Continue the passage about the sys_diag Solaris reporting tool, starting right after its final sentence.

-- Passage given --
◆ ◆ ◆ ◆ ◆

The output is provided in a single .tar.Z of output and corresponding
data files, and a local sub-directory where report/data files are stored.
The report format is provided in .html, .txt, and .ps as a single file
for easy review (without requiring trudging through several subdirectories
of separate files to manually correlate and review).
sys_diag runs on any Solaris 2.6 (or above) Sun platform, including
reporting of new Solaris 10 capabilities (zone/containers, SVM,
zfspools, fmd, ipfilter/ipnat, link aggr, Dtrace probing, etc...).
Beyond the Sun configuration reporting commands [System/storage HW config,
OS config, kernel tunables, network/IPMP/Trunking/LLT config, FS/VM/NFS,
users/groups, security, NameSvcs, pkgs, patches, errors/warnings, and
system/network performance metrics...], sys_diag also captures relevant
application configuration details, such as Sun N1, Sun Cluster 2.x/3.x,
Veritas VCS/VM/vxfs.., Oracle .ora/listener files, etc.. detailed
configuration capture of key files (and tracking of changes via -t), etc ...

◆ ◆ ◆ ◆ ◆

-- Data extract --
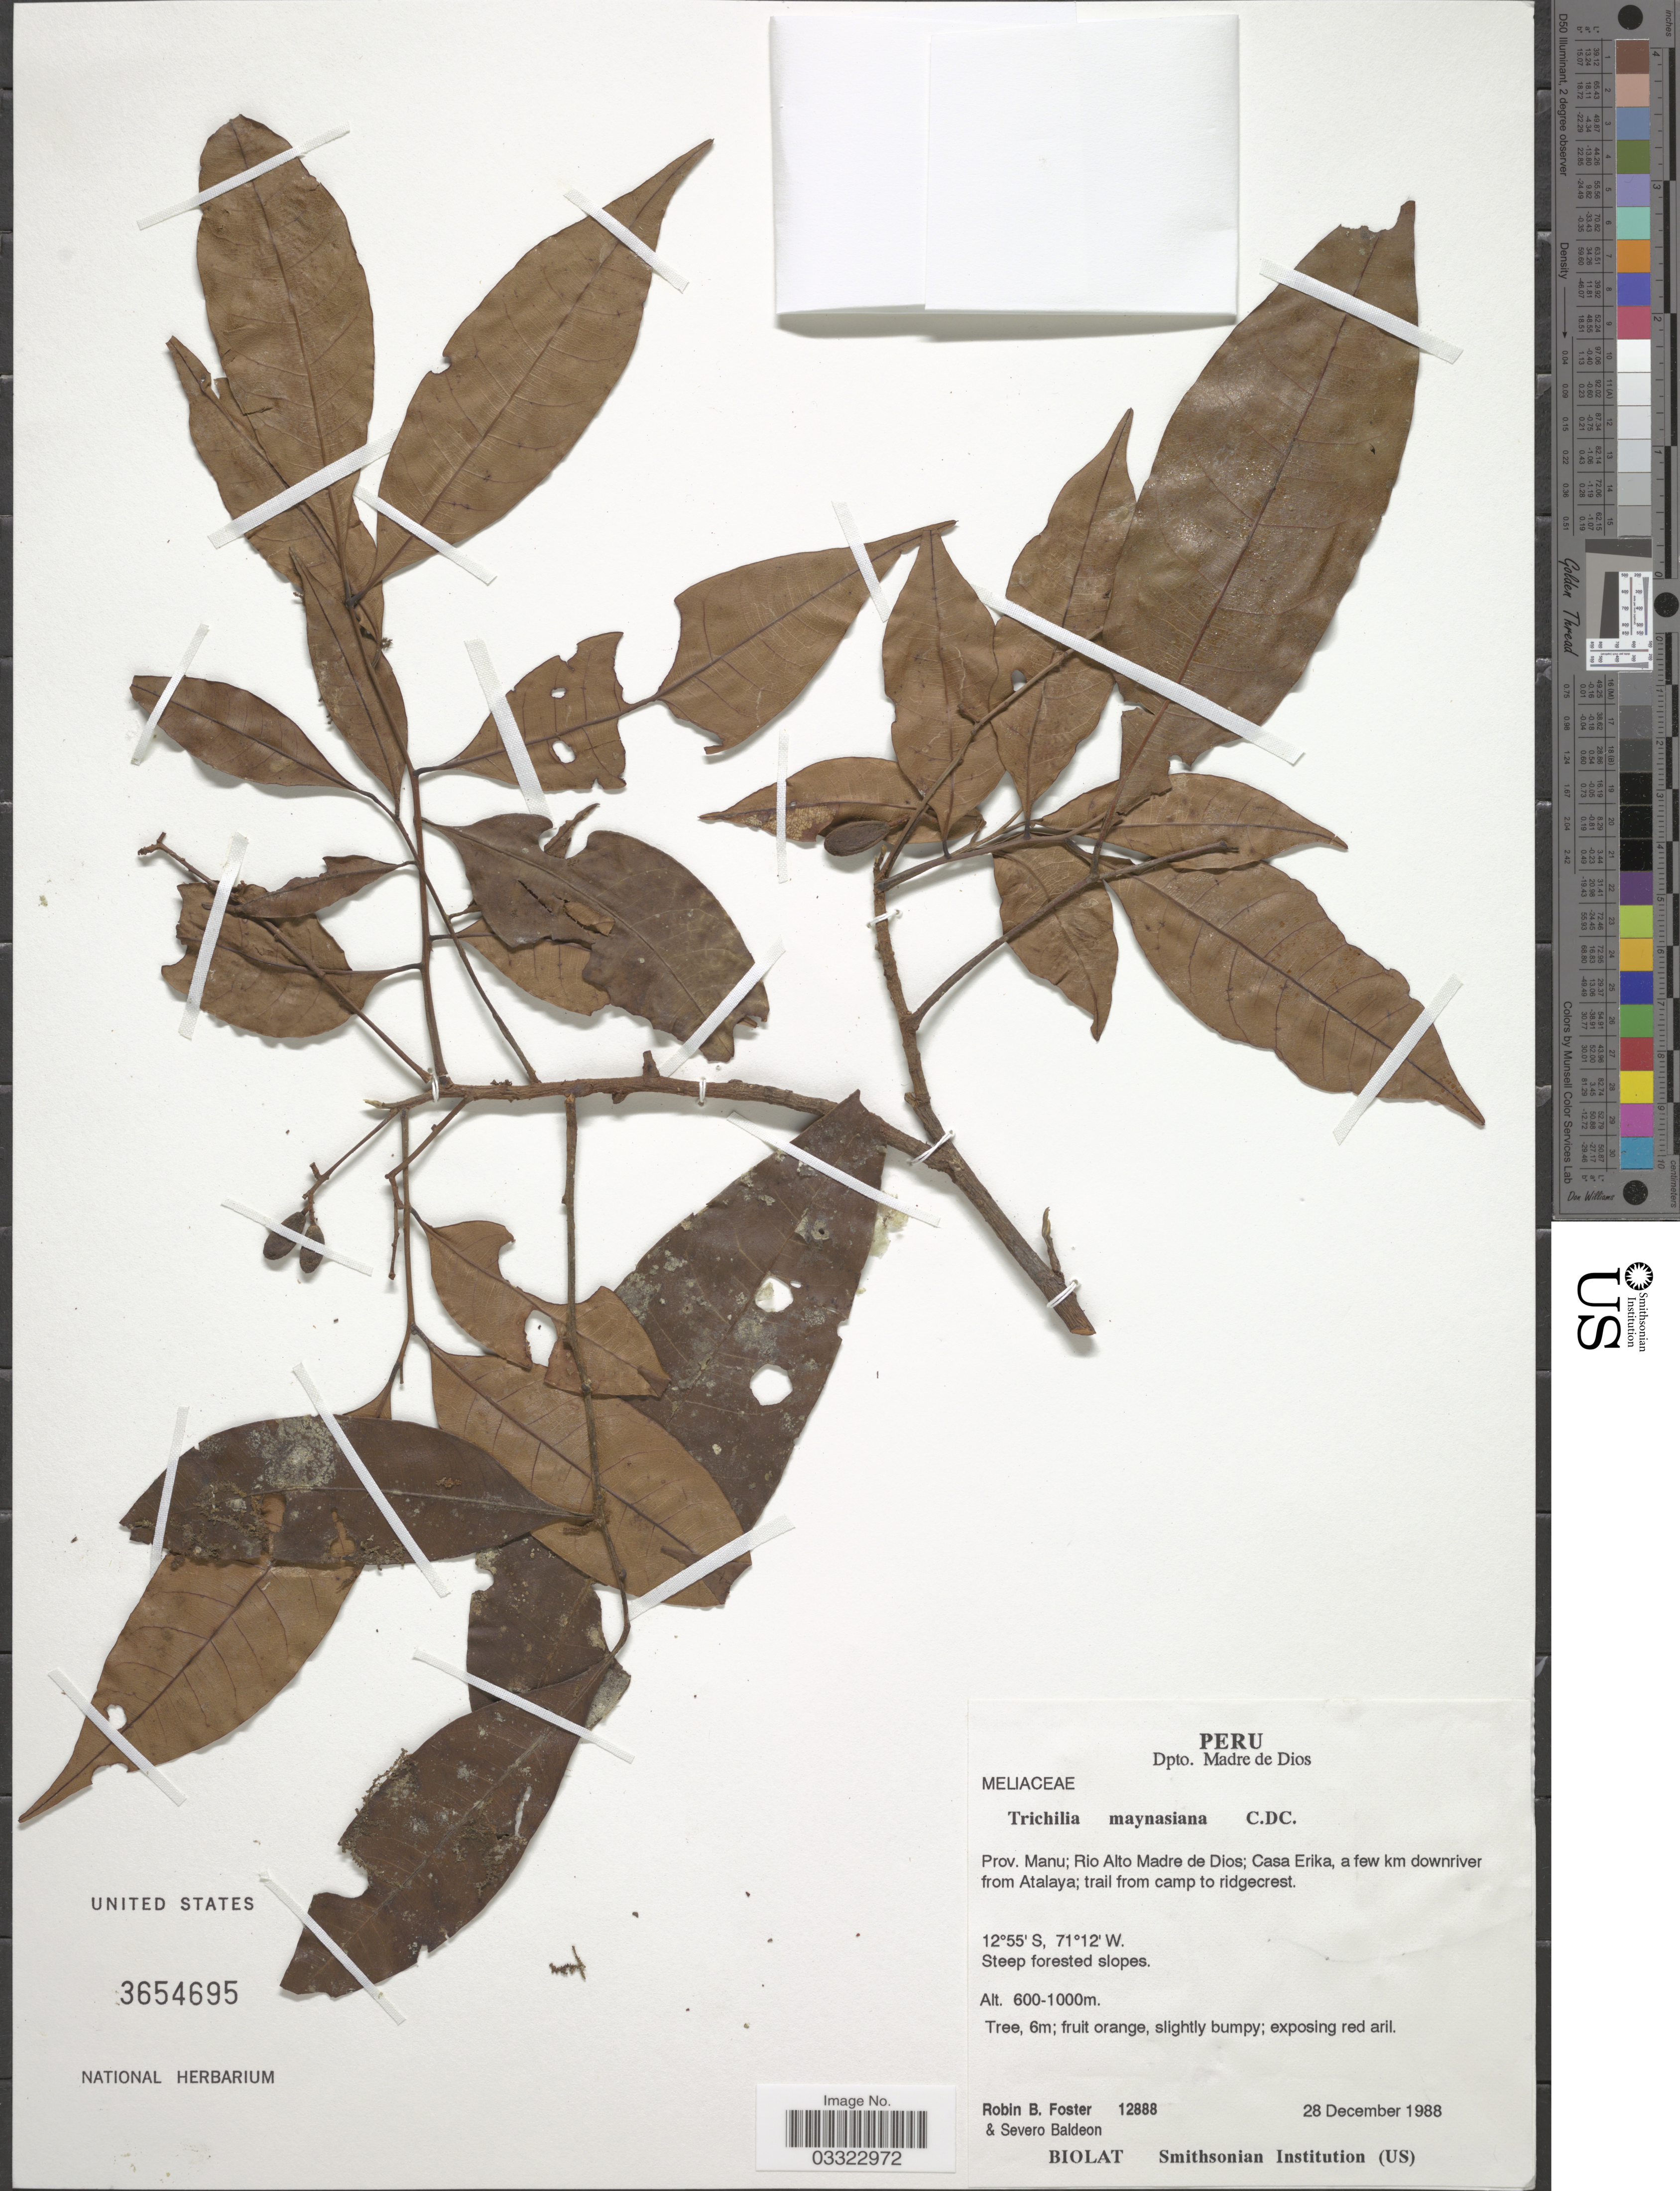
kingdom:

◆ ◆ ◆ ◆ ◆

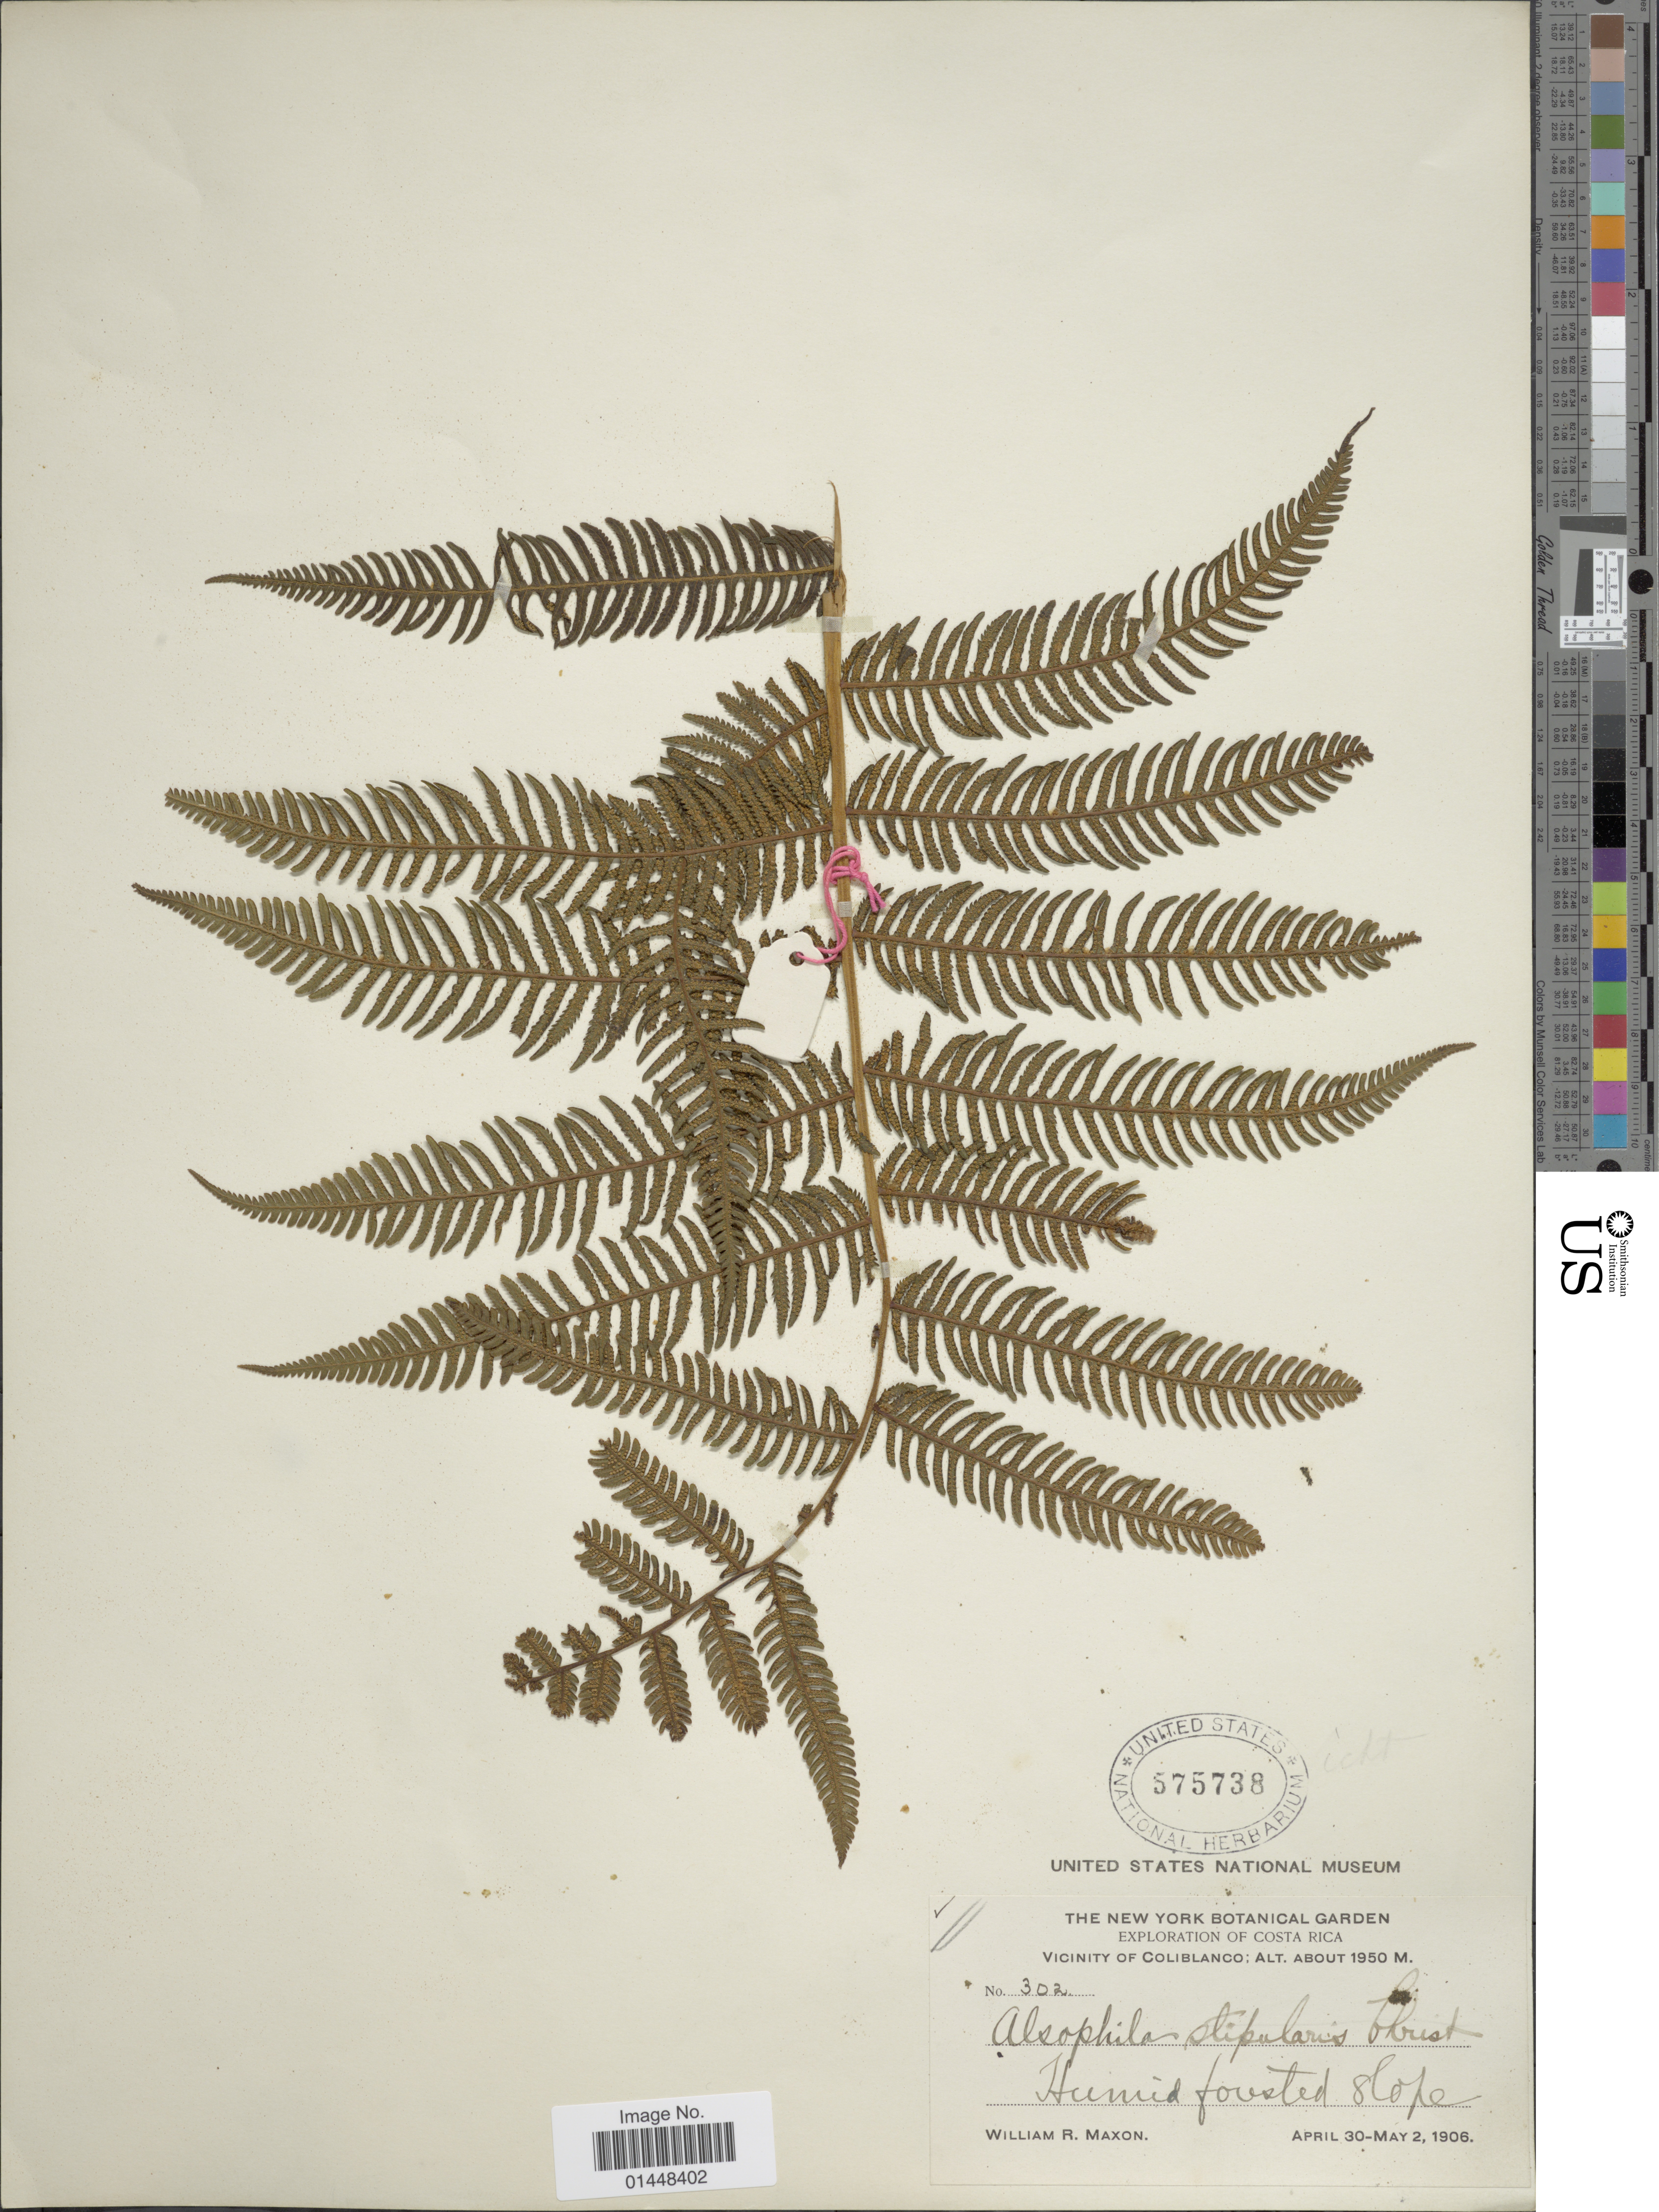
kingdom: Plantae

◆ ◆ ◆ ◆ ◆

-- The response --
Of all the capabilities, the greatest benefits are found by being able
to run this single ksh script on a system and do the analysis from one single report/
file... offline/elsewhere (in addition to being capable of historically
archiving system configurations, for disaster recovery.. or to allow for
tracking system chgs over time.. after things are built/tested/certified).
One nice feature for performance analysis is that the vmstat and netstat
data is exported in a text format friendly to import and created graphs
from in StarOffice or Excell.. as well as creating IO and NET device
Averages from IOSTAT / Netstat data (# IO's per device, AVG R/W K, etc..)
along with peak exceptions for CPU / MEM / IO / NET ..
Although this tool isn't meant to replace long-term historical Performance
Trending and Capacity Planning packages (Teamquest, etc..), it provides the
foundation and basis for a very robust starting point (and actually is much
better at point in time workload characterization and root cause analysis of
bottlenecks, where very granular detailed data correlation is required).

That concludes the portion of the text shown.